Dunder Methods and Statistics
Dunder Methods
Source: Blog Post - Enriching Your Python Classes With Dunder (Magic, Special) Methods
Dunder methods are methods wrapped in double underscores, such as __init__.
Dunders can be used to emulate built in types. __len__ can be used to define the return from len(obj), or __str__ can be used to define what an object looks like as a string.
Dunders and Types
__init__- run upon object instantiation using a class. Often used for initialization of object properties, allowing for creation of unique objects.__repr__- string representation of an object, showing how the object is made ex:"Account(owner, amount)__str__- nice string representation of object. This is to explain to the end user what the object is.__len__&__getitem__can be used to make an object iterable.__len__returns what is effectively the length of the iterable object and__getitem__determines the return for each index.
Operator Overloading
Dunders can be used to define what happens when an operator is called on an object.
Refer to github notes for more on magic operator overloading: Python101 - Magic Methods & Operator Oberloading
Callable Python Objects
The __call__ dunder makes an object callable like a function. This can define what behavior or operations you want when “invoking” an object after instantiation.
An Intro to Statistics
Source: Tutorial - Basic Statistics in Python - Probability
Probability, at it’s most basic level asks the question “what is the chance of an event happening?”
An event is an outcome of interest. Think flipping a coin. Heads and tails are events in that case.
Sample Space refers to the set of all possible events in a scenario.
Probability can be calculated by taking the number of times an event can happen, and dividing it by the sample space.

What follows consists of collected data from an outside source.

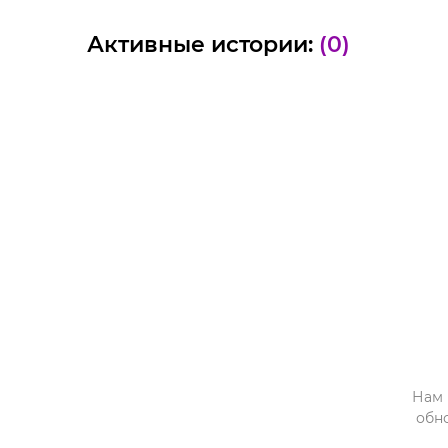
Активные истории:
(0)
Нам 
обн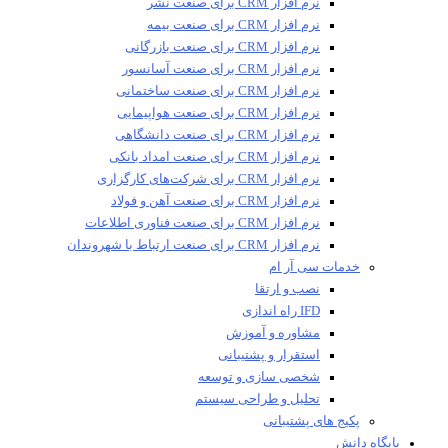
نرم افزار CRM برای صنعت نشر
نرم افزار CRM برای صنعت بیمه
نرم افزار CRM برای صنعت بازرگانی
نرم افزار CRM برای صنعت آسانسور
نرم افزار CRM برای صنعت ساختمانی
نرم افزار CRM برای صنعت هواپیمایی
نرم افزار CRM برای صنعت دانشگاهی
نرم افزار CRM برای صنعت امداد بانکی
نرم افزار CRM برای شرکت‌های کارگزاری
نرم افزار CRM برای صنعت آهن و فولاد
نرم افزار CRM برای صنعت فناوری اطلاعات
نرم افزار CRM برای صنعت ارتباط با شهروندان
خدمات سی آر ام
نصب و ارتقا
IFD راه اندازی
مشاوره و آموزش
استقرار و پشتیبانی
شخصی سازی و توسعه
تحلیل و طراحی سیستم
پکیج های پشتیبانی
پایگاه دانش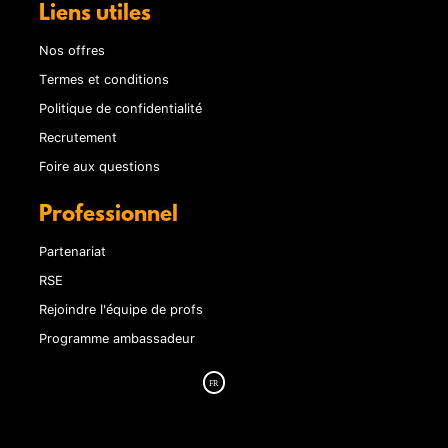
Liens utiles
Nos offres
Termes et conditions
Politique de confidentialité
Recrutement
Foire aux questions
Professionnel
Partenariat
RSE
Rejoindre l'équipe de profs
Programme ambassadeur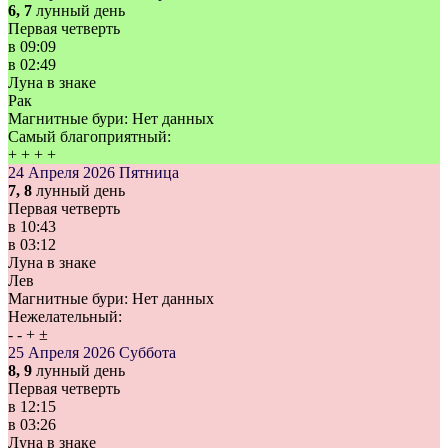
6, 7
лунный день
Первая четверть
в
09:09
в
02:49
Луна в знаке
Рак
Магнитные бури:
Нет данных
Самый благоприятный:
+
+
+
+
24 Апреля 2026
Пятница
7, 8
лунный день
Первая четверть
в
10:43
в
03:12
Луна в знаке
Лев
Магнитные бури:
Нет данных
Нежелательный:
-
-
+
±
25 Апреля 2026
Суббота
8, 9
лунный день
Первая четверть
в
12:15
в
03:26
Луна в знаке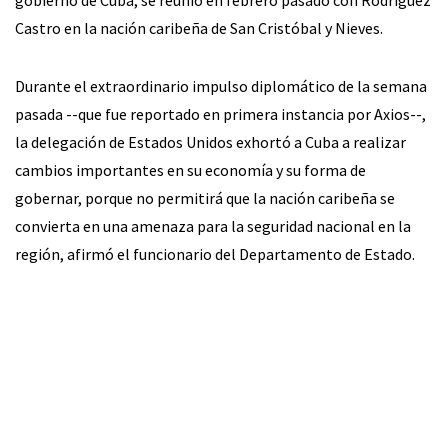
gobierno de Cuba, se reunió en febrero pasado con Rodríguez
Castro en la nación caribeña de San Cristóbal y Nieves.
Durante el extraordinario impulso diplomático de la semana
pasada --que fue reportado en primera instancia por Axios--,
la delegación de Estados Unidos exhortó a Cuba a realizar
cambios importantes en su economía y su forma de
gobernar, porque no permitirá que la nación caribeña se
convierta en una amenaza para la seguridad nacional en la
región, afirmó el funcionario del Departamento de Estado.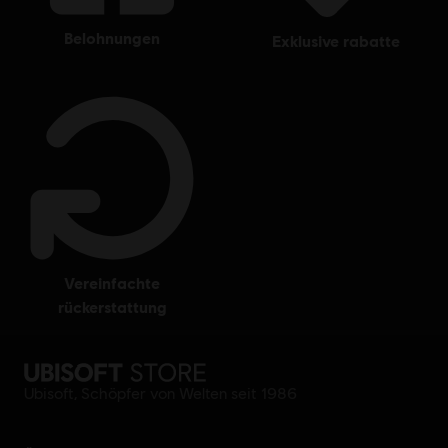
belohnungen
exklusive rabatte
vereinfachte
rückerstattung
Ubisoft, Schöpfer von Welten seit 1986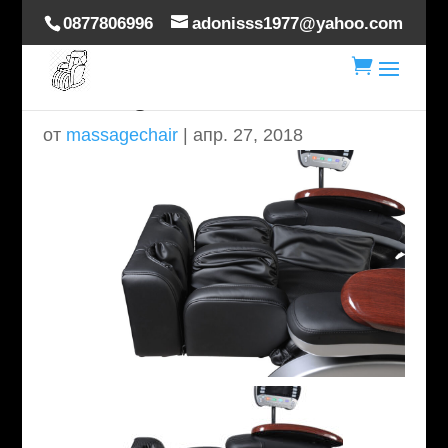
0877806996
adonisss1977@yahoo.com

massage-chair-delux-4
от
massagechair
|
апр. 27, 2018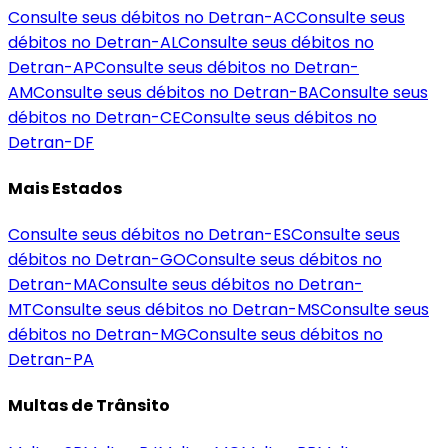
Consulte seus débitos no Detran-
AC
Consulte seus
débitos no Detran-
AL
Consulte seus débitos no
Detran-
AP
Consulte seus débitos no Detran-
AM
Consulte seus débitos no Detran-
BA
Consulte seus
débitos no Detran-
CE
Consulte seus débitos no
Detran-
DF
Mais Estados
Consulte seus débitos no Detran-
ES
Consulte seus
débitos no Detran-
GO
Consulte seus débitos no
Detran-
MA
Consulte seus débitos no Detran-
MT
Consulte seus débitos no Detran-
MS
Consulte seus
débitos no Detran-
MG
Consulte seus débitos no
Detran-
PA
Multas de Trânsito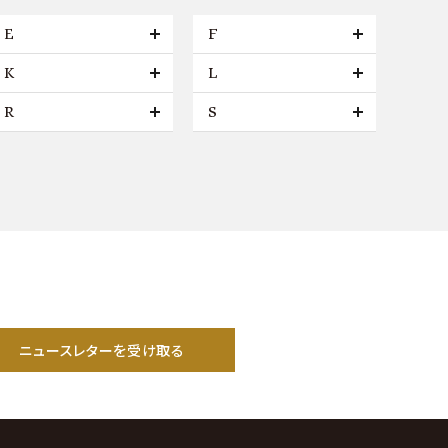
E
F
K
L
R
S
ニュースレターを受け取る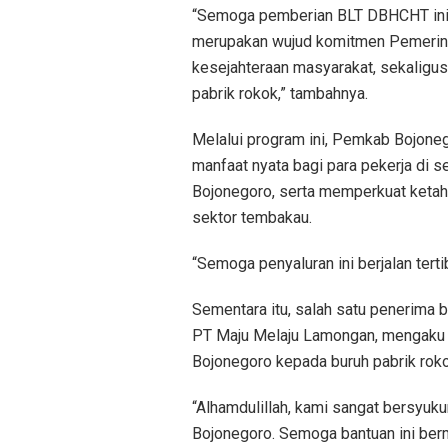
“Semoga pemberian BLT DBHCHT ini t
merupakan wujud komitmen Pemerin
kesejahteraan masyarakat, sekaligus
pabrik rokok,” tambahnya.
Melalui program ini, Pemkab Bojone
manfaat nyata bagi para pekerja di 
Bojonegoro, serta memperkuat ketah
sektor tembakau.
“Semoga penyaluran ini berjalan terti
Sementara itu, salah satu penerima b
PT Maju Melaju Lamongan, mengaku 
Bojonegoro kepada buruh pabrik roko
“Alhamdulillah, kami sangat bersyu
Bojonegoro. Semoga bantuan ini ber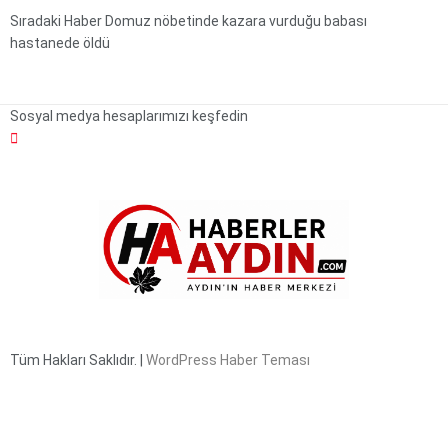
Sıradaki Haber
Domuz nöbetinde kazara vurduğu babası
hastanede öldü
Sosyal medya hesaplarımızı keşfedin
Tüm Hakları Saklıdır. |
WordPress Haber Teması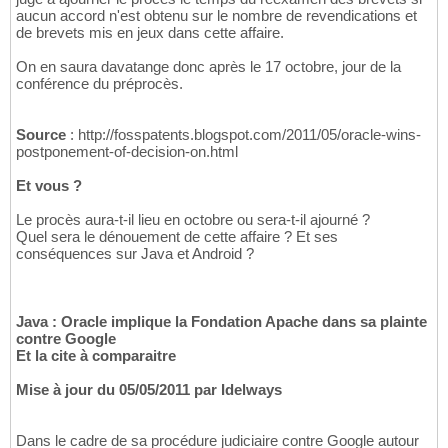
aucun accord n'est obtenu sur le nombre de revendications et
de brevets mis en jeux dans cette affaire.
On en saura davatange donc après le 17 octobre, jour de la
conférence du préprocès.
Source
: http://fosspatents.blogspot.com/2011/05/oracle-wins-
postponement-of-decision-on.html
Et vous ?
Le procès aura-t-il lieu en octobre ou sera-t-il ajourné ?
Quel sera le dénouement de cette affaire ? Et ses
conséquences sur Java et Android ?
Java : Oracle implique la Fondation Apache dans sa plainte
contre Google
Et la cite à comparaitre
Mise à jour du 05/05/2011 par Idelways
Dans le cadre de sa procédure judiciaire contre Google autour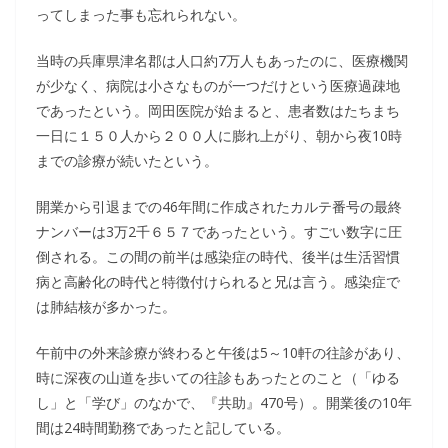
ってしまった事も忘れられない。
当時の兵庫県津名郡は人口約7万人もあったのに、医療機関
が少なく、病院は小さなものが一つだけという医療過疎地
であったという。岡田医院が始まると、患者数はたちまち
一日に１５０人から２００人に膨れ上がり、朝から夜10時
までの診療が続いたという。
開業から引退までの46年間に作成されたカルテ番号の最終
ナンバーは3万2千６５７であったという。すごい数字に圧
倒される。この間の前半は感染症の時代、後半は生活習慣
病と高齢化の時代と特徴付けられると兄は言う。感染症で
は肺結核が多かった。
午前中の外来診療が終わると午後は5～10軒の往診があり、
時に深夜の山道を歩いての往診もあったとのこと（「ゆる
し」と「学び」のなかで、『共助』470号）。開業後の10年
間は24時間勤務であったと記している。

Typically, as sample size increases, deviation from the probability of an event will decrease. Using Python, we can model events and simulate them many times to get a more accurate idea of event probability.
Data and distribution
Normal distribution refers to when data falls in a symmetrical bell curve. In a normal distribution, the highest point represents the event with the highest probability of occurring.
The central limit theorem states that if many estimates are taken of a trial, the distribution of the estimates will look like a normal distribution. It also states that the highest point of the distribution will approach the mean probability.
The Three Sigma Rule is an expression of how observations fall within a normal distribution. It states that 68% will fall within 1 stdev (sigma), 95% within 2 stdev, and 99.7% within 3 stdev.
Z-score is used to answer the question of how many standard deviations from the mean a given data point is. z = (x_i - mean)/(stdev). These are typically used with a z-table.